左少棠望著她。「我和你說過我爹吧?」
「嗯。」薛安點頭,不明白話為什麼插到這來。
「我爹年輕時,是一戶大戶人家的護衛。十來年前北方正逢大旱,年荒歲饑,盜賊四起。那時,我爹護送家中主母和兩名孿生稚女回南方避禍,途中不幸遇到流寇,劫走其中一名小主人。多年來,我爹一直認為自己護衛不力,不願回府,四處打探小主人下落,直到他死前,都沒能見到小主人。」他略過薛安就是當年被劫的小主人的事實,只說道:「所以我無法見你以我教的武功劫掠強奪。」
這段過往,他述說地極為平靜,他爹的死,沒給他太大的衝擊,因為打他七、八歲左右,他爹幾乎就不在他身邊,那與死了並沒多大差別;只是他心底總有點遺憾,因為以後不會再接到他爹自遠方捎來的信了,再也不會了。
沒見他說得傷悲,薛安暗自鬆了口氣。她爹死的時候,她哭得好慘哪!如果左少棠也哭了,她真不知道該怎麼安慰他才好。
不過,也不知道怎麼了,聽他這麼說,她心裡頭有那麼點悶悶地發疼,是替他難過吧。
「師父。」薛安出聲喚他。「俺給你擔保,俺是學武功當有趣,不拿來討生計。不過俺能不能不要再學啥讀書、彈琴、刺繡、識字哪?」
左少棠眸光轉暗,卻仍和顏對她。「這些你真是一點也不想學?」
「這……」薛安遲疑了一下。「俺學唸書就好了吧?」不唸書的話,有時候還真有點不懂他在說啥。
他凝著她,輕輕∼笑,拍拍她的頭。

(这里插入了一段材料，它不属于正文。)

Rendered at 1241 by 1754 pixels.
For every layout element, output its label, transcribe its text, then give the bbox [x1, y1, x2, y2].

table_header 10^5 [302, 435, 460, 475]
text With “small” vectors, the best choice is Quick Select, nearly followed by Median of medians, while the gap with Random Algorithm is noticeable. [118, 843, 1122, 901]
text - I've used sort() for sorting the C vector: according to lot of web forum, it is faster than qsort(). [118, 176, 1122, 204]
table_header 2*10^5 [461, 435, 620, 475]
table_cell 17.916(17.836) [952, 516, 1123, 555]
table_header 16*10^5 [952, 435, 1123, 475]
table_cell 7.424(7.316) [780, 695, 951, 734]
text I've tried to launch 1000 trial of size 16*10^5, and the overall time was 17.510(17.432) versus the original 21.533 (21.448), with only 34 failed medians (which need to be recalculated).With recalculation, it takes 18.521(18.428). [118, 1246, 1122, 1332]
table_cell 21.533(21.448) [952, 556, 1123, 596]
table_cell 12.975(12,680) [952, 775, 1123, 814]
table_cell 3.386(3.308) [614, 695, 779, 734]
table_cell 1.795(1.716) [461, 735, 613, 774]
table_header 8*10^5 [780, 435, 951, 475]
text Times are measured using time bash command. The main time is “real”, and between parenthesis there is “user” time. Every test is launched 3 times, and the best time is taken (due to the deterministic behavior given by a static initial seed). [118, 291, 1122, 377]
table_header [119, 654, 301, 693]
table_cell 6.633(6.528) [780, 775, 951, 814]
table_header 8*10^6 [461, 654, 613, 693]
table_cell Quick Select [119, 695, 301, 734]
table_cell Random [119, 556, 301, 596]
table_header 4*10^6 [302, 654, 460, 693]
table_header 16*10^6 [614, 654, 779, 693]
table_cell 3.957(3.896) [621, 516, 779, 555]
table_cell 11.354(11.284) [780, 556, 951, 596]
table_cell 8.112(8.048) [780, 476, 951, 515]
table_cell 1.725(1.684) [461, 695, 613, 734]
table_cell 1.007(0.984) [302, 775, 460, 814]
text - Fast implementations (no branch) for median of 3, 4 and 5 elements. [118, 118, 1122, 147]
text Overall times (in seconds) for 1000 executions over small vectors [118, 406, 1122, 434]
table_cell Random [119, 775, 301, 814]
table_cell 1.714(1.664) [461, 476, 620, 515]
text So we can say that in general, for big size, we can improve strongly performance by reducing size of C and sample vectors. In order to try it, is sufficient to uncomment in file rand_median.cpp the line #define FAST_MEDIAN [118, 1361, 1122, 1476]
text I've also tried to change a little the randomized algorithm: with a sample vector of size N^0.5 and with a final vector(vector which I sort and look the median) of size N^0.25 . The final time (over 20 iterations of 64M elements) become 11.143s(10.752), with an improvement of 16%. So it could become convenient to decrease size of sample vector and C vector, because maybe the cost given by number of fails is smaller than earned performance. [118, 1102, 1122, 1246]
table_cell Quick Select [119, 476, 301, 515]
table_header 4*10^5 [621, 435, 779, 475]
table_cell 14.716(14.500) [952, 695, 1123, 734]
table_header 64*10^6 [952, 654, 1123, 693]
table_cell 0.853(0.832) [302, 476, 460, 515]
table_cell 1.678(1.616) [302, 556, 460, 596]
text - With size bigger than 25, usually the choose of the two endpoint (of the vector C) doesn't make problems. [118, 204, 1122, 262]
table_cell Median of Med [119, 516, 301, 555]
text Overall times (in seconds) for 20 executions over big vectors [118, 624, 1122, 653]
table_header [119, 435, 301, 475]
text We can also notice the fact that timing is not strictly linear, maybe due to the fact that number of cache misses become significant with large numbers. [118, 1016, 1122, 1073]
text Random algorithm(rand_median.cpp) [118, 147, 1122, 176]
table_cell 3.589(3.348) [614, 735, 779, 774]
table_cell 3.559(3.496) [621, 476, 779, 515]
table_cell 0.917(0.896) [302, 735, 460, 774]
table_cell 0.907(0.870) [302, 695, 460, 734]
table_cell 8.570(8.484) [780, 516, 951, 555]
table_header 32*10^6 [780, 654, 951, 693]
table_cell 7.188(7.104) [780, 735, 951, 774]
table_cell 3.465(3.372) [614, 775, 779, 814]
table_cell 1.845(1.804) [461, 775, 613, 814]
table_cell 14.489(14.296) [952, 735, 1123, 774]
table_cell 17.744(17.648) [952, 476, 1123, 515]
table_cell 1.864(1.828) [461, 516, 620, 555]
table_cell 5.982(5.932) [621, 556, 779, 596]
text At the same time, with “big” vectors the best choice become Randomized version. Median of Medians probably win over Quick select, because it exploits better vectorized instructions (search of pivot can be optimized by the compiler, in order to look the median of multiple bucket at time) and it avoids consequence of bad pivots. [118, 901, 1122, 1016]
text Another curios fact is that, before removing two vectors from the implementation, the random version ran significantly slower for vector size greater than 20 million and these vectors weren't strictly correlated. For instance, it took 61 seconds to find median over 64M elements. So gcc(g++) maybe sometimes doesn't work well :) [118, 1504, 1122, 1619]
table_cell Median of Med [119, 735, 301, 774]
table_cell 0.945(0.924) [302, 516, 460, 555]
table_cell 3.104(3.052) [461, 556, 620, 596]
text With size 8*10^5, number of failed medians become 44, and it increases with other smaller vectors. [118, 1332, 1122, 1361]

「這樣你會開心些嗎?」
「當然了!」她猛點頭。
左少棠頷首。「好。」她開心是最重要的,其它的並非不重要,而是他顧不上了。「往後我教你學武讀書,但是學武是術德兼修的事情,那些粗言惡語,我還是不許你說。」
她吞吐了下。「那俺還是可以……就俺嘛!」
她說得不清不楚,可左少棠還是明白她的意思,她是說以後她還是要稱自己為「俺」。他坦言:「我期望你改口,但不逼迫你改口。」他並不是放棄,只是不再強求。況且若是這樣可以叫薛安開心,那麼旁的事情,他一時也顧不得了。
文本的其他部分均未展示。